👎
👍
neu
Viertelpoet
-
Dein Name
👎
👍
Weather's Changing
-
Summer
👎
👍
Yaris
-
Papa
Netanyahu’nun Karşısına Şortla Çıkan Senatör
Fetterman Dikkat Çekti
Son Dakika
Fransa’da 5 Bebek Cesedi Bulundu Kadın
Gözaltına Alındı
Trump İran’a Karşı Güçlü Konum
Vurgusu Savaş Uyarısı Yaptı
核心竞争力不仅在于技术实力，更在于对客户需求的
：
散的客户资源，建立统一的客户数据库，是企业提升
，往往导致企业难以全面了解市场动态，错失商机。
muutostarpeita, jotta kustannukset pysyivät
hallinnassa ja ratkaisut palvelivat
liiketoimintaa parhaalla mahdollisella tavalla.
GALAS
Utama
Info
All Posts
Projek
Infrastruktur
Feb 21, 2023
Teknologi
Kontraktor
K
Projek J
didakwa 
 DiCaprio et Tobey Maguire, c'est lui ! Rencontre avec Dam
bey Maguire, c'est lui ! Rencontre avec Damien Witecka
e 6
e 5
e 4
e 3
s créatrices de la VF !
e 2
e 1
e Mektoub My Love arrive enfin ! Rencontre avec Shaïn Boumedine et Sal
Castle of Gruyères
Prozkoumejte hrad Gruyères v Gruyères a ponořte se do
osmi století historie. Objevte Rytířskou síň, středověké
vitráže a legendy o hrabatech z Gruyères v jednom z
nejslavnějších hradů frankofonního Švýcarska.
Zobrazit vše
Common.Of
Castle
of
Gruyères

**Task instructions**
Once you have checked every line of the material above, return the ones that hold the string "Maguire".

**Output of the exercise**
 DiCaprio et Tobey Maguire, c'est lui ! Rencontre avec Dam
bey Maguire, c'est lui ! Rencontre avec Damien Witecka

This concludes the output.